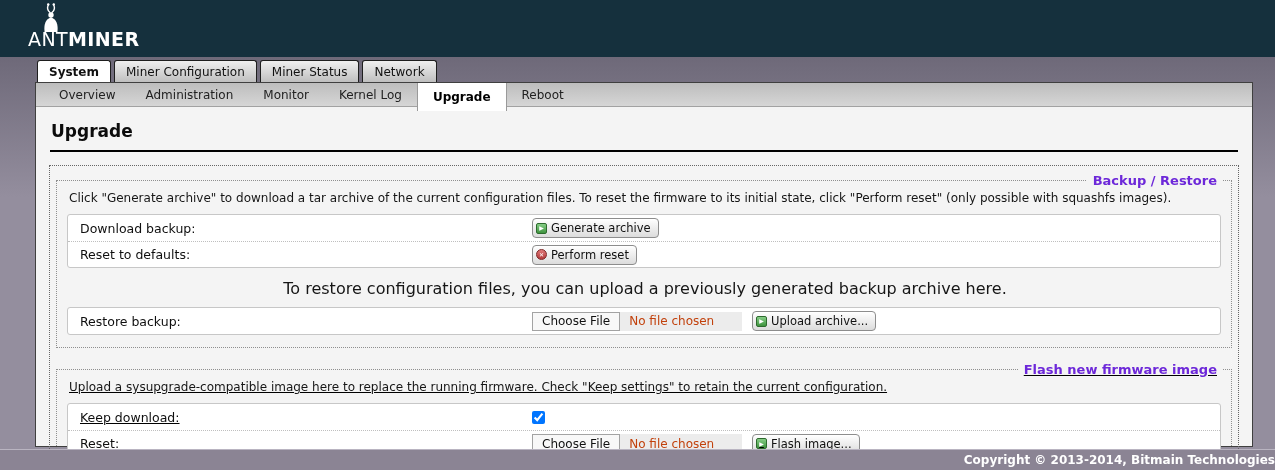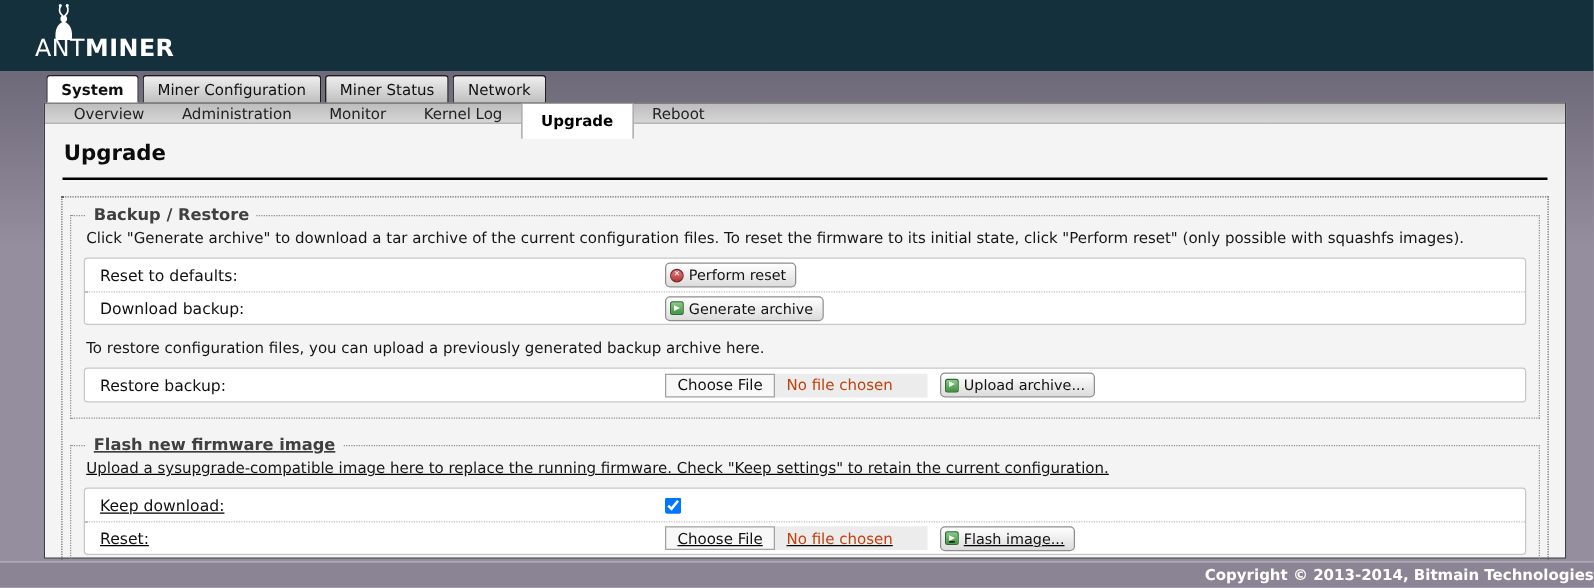"Overview" .subtabs { height: 16px -> 24px }
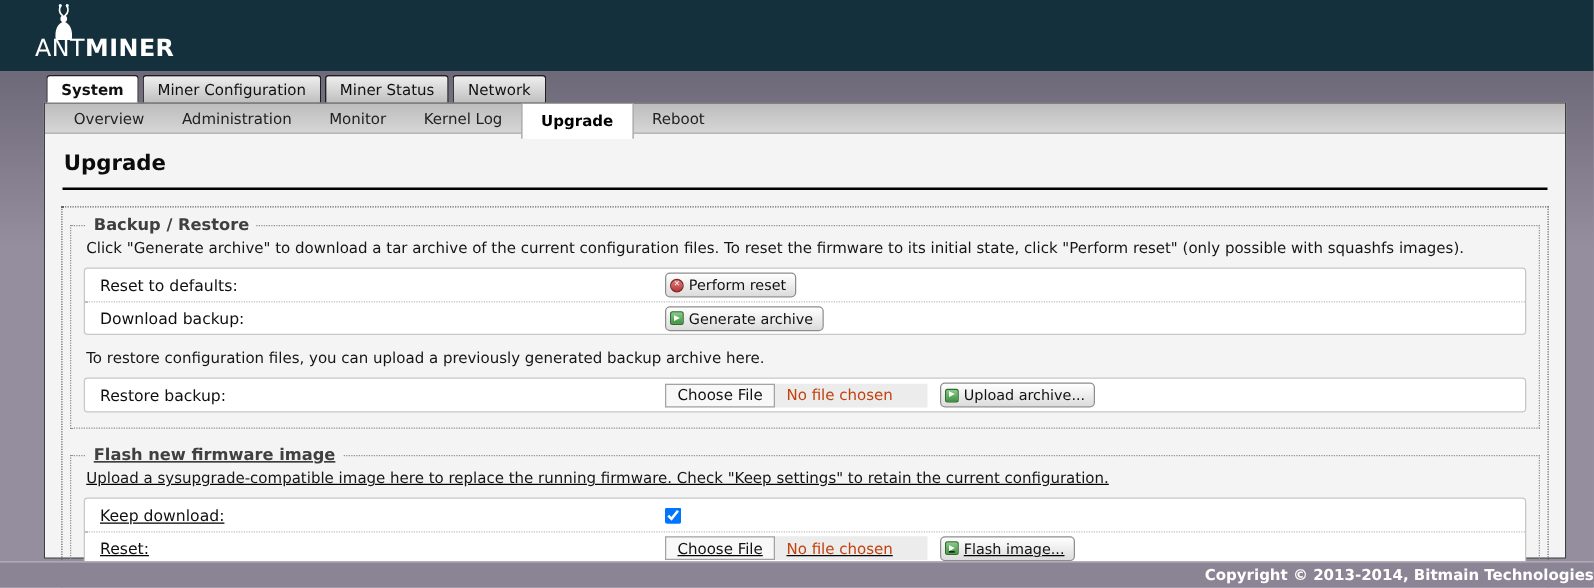"Backup / Restore" legend.section-legend { color: #404040 -> #6d28d9; text-align: none -> right }
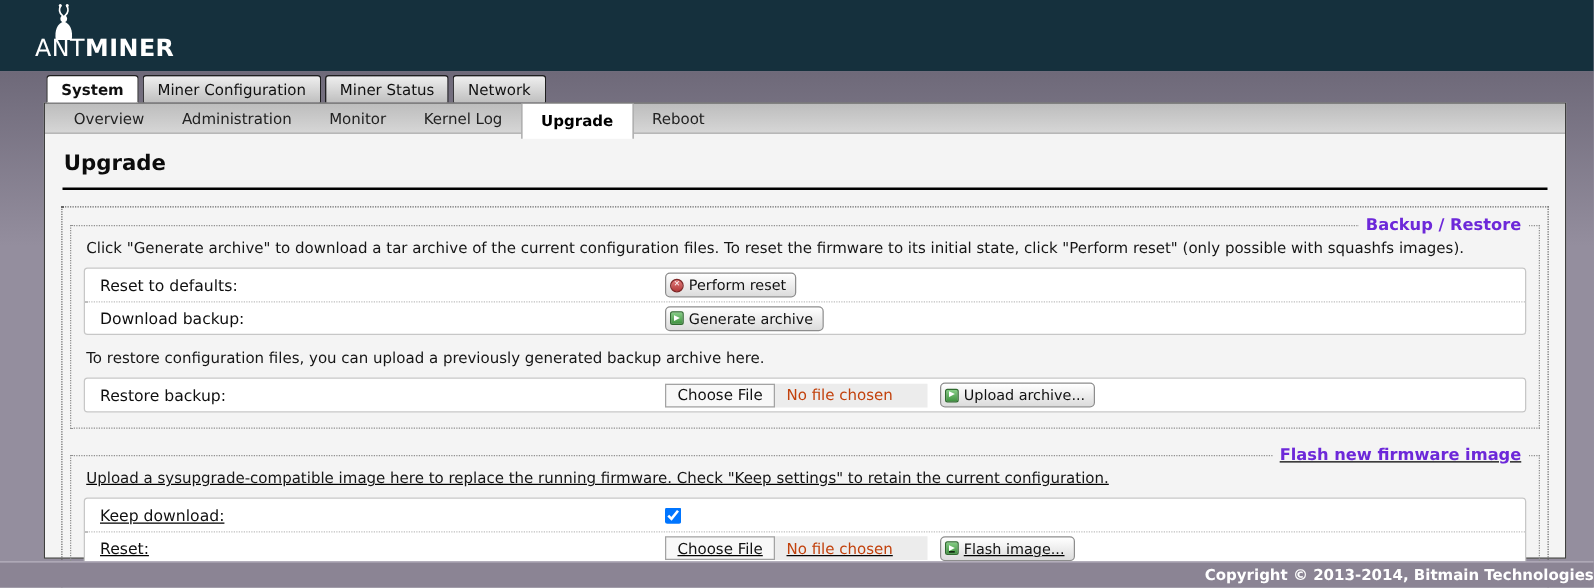"Reset to defaults:" div.cbi-row { order: before "Download backup:" -> after "Download backup:" }
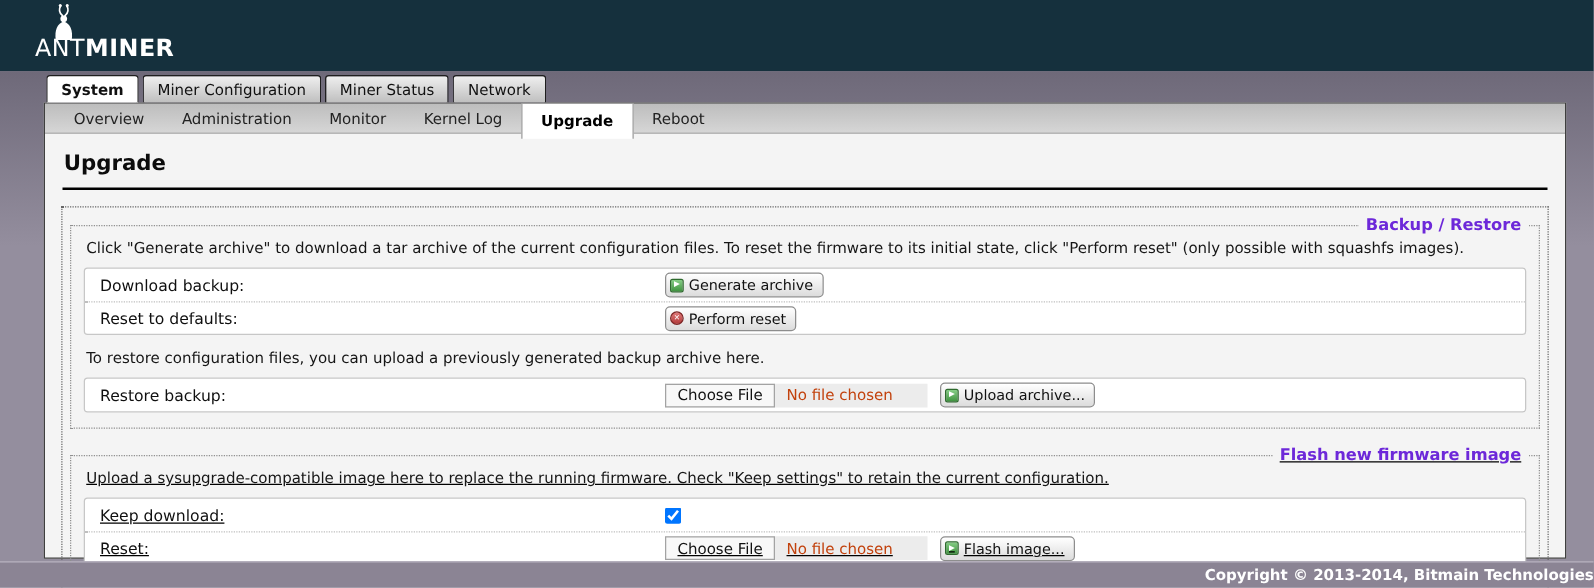"To restore configuration files, you" .note { font-size: 12px -> 16px; text-align: none -> center }
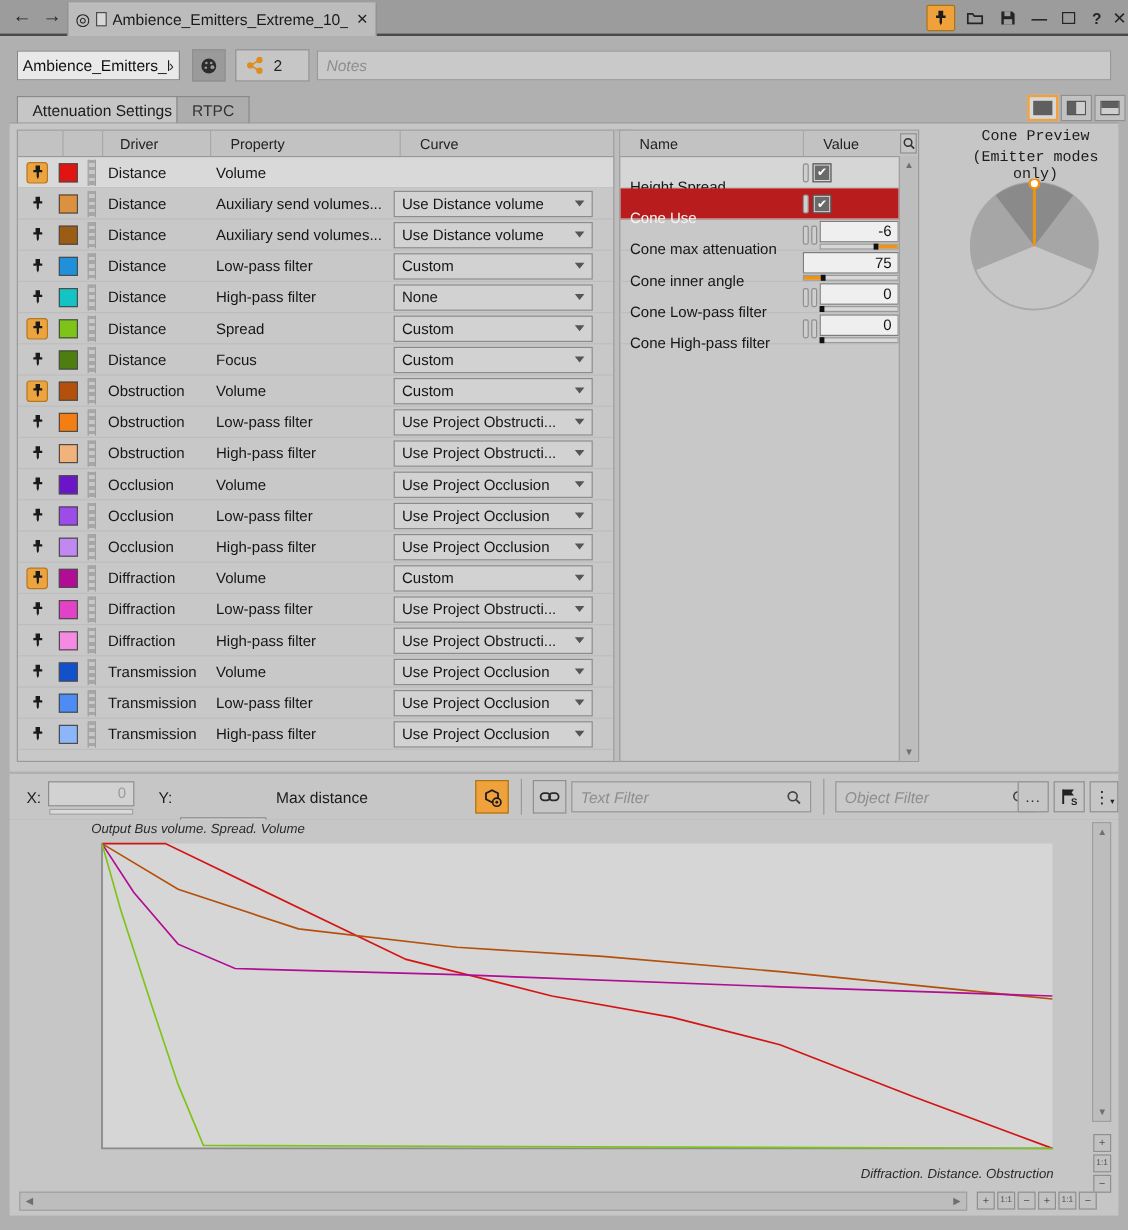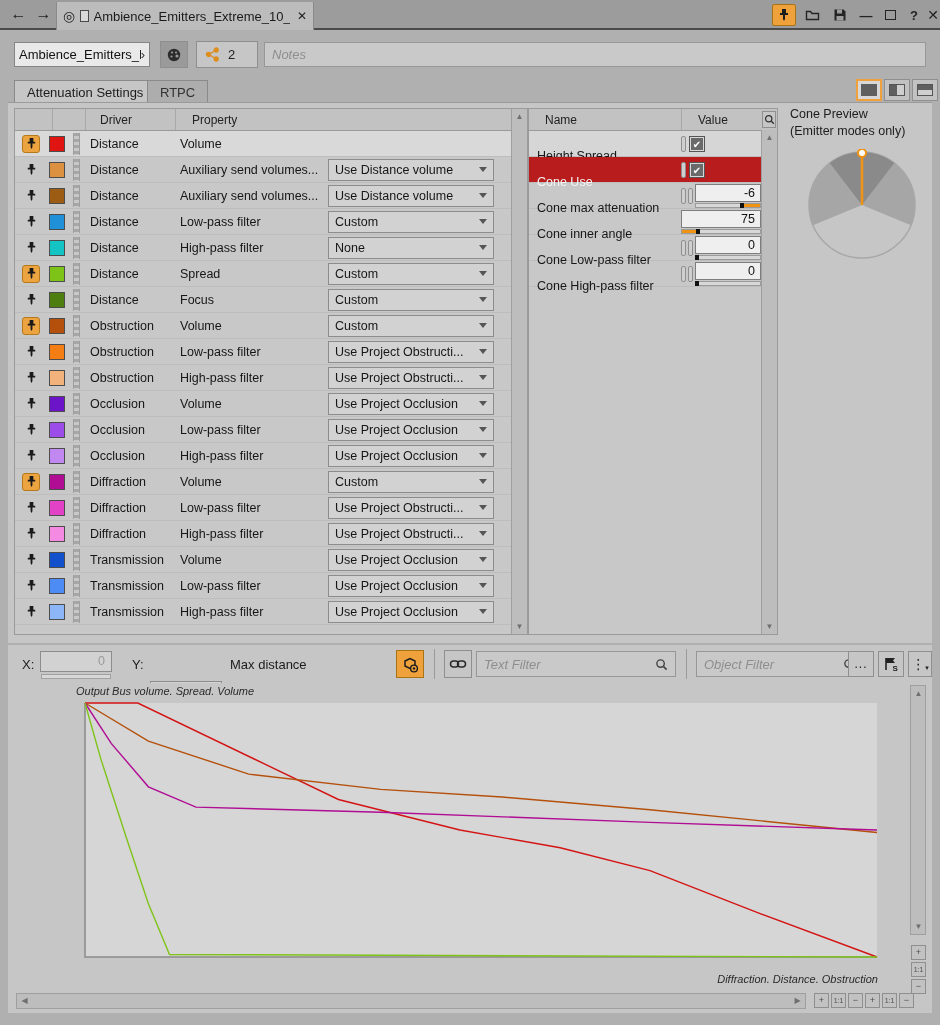"Curve" div.hcell { html: none -> <div>Curve</div> }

■ ■ ■ ■ ■

- PROBLEM REQUIREMENTS -
The listing is to be repeated word for word, with all pictures omitted.

- OUTPUT -
"Overview" .subtabs { height: 16px -> 24px }
"Backup / Restore" legend.section-legend { color: #404040 -> #6d28d9; text-align: none -> right }
"Reset to defaults:" div.cbi-row { order: before "Download backup:" -> after "Download backup:" }
"To restore configuration files, you" .note { font-size: 12px -> 16px; text-align: none -> center }
"Curve" div.hcell { html: none -> <div>Curve</div> }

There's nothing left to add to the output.